— start —

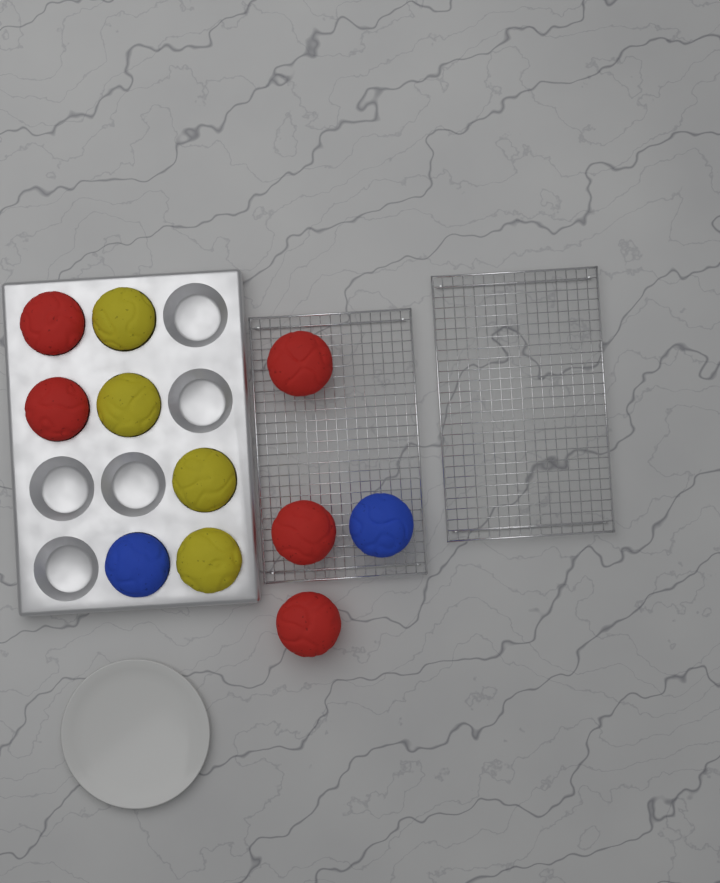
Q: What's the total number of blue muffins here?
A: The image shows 2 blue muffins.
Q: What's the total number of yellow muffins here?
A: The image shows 4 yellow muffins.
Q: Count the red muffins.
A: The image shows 5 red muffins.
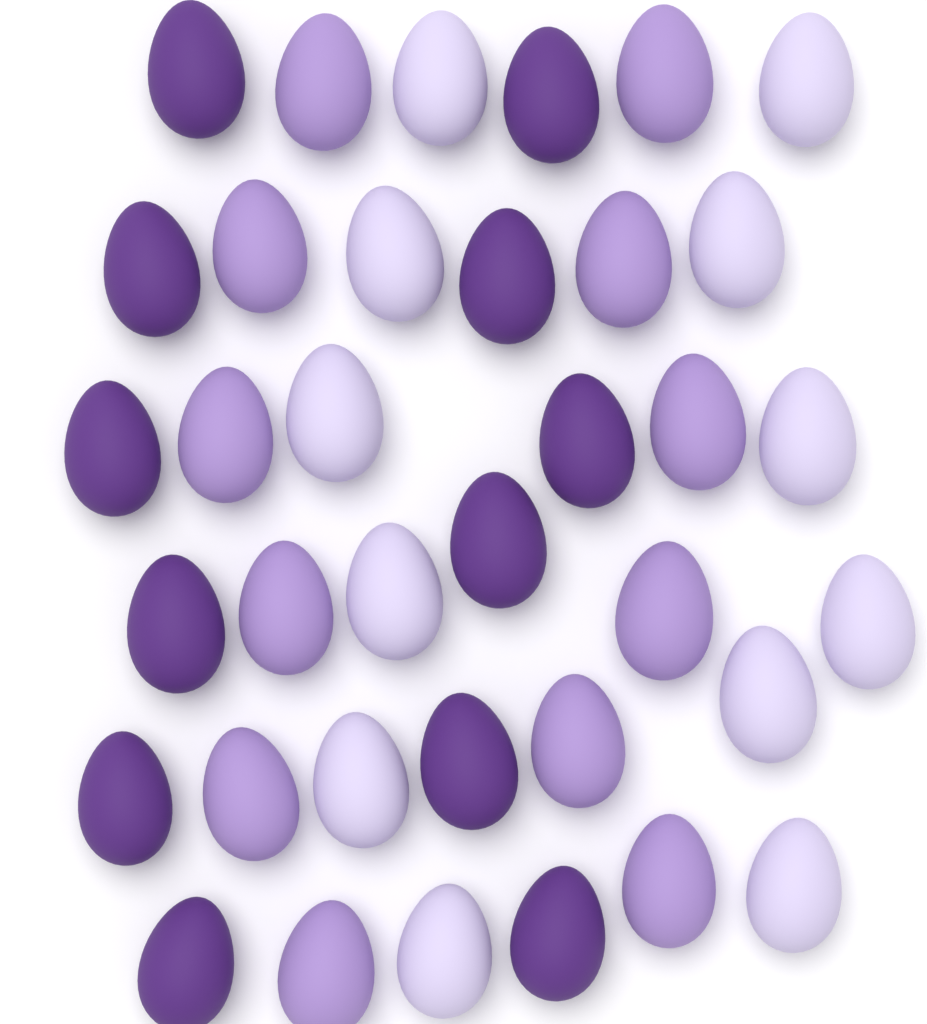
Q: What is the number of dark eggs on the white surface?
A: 12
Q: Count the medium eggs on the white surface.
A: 12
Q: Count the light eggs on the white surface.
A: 12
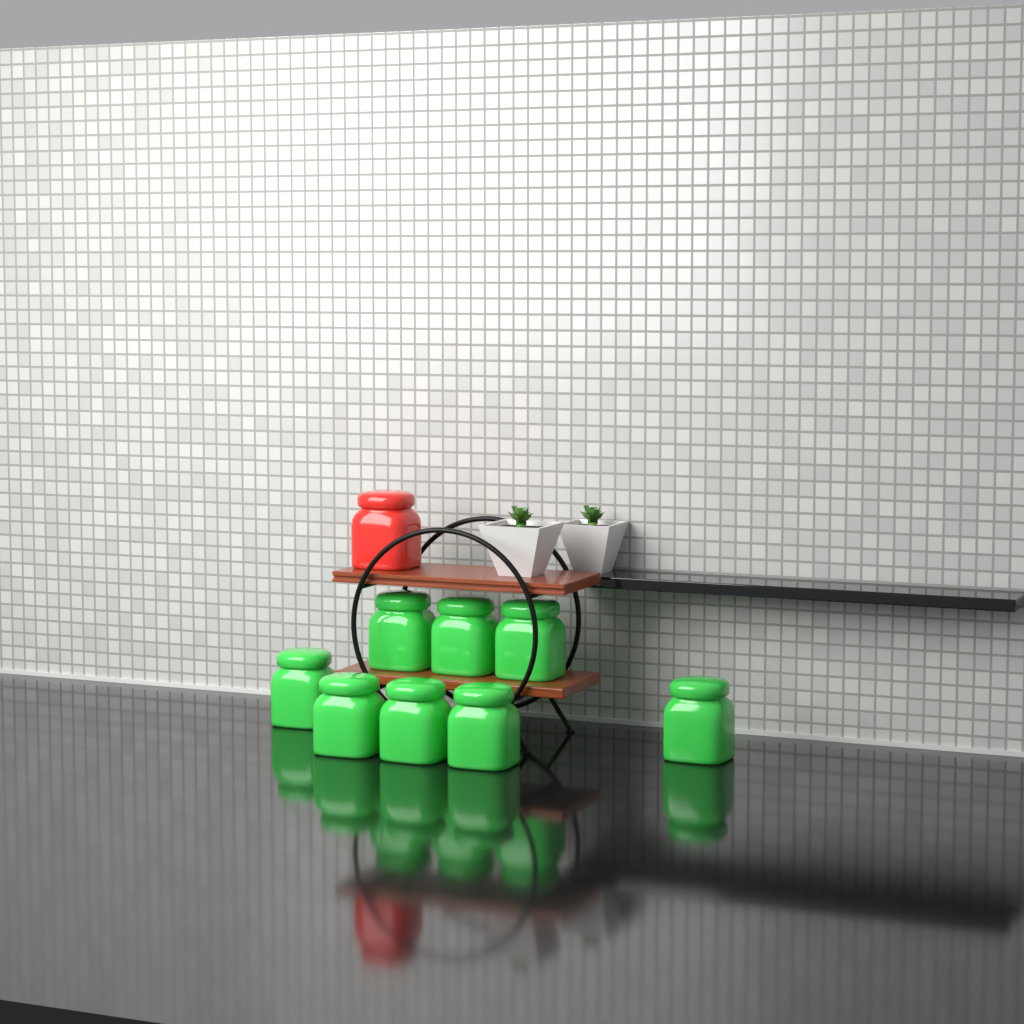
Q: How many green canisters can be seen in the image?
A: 8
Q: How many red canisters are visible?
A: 1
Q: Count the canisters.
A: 9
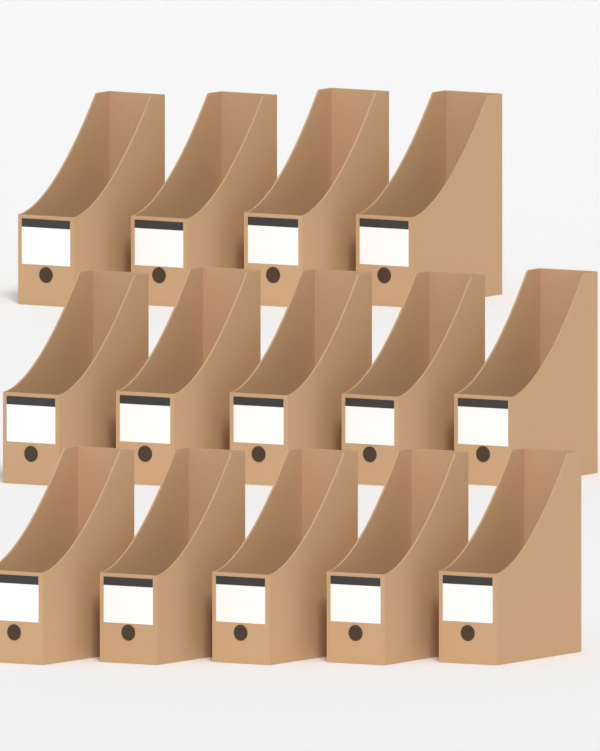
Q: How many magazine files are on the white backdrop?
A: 14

— end —

BRIEF -
Copy every line of the material above word for word, leaving out the pictures.

TASK RESULT -
Q: What's the total number of blue muffins here?
A: The image shows 2 blue muffins.
Q: What's the total number of yellow muffins here?
A: The image shows 4 yellow muffins.
Q: Count the red muffins.
A: The image shows 5 red muffins.
Q: What is the number of dark eggs on the white surface?
A: 12
Q: Count the medium eggs on the white surface.
A: 12
Q: Count the light eggs on the white surface.
A: 12
Q: How many green canisters can be seen in the image?
A: 8
Q: How many red canisters are visible?
A: 1
Q: Count the canisters.
A: 9
Q: How many magazine files are on the white backdrop?
A: 14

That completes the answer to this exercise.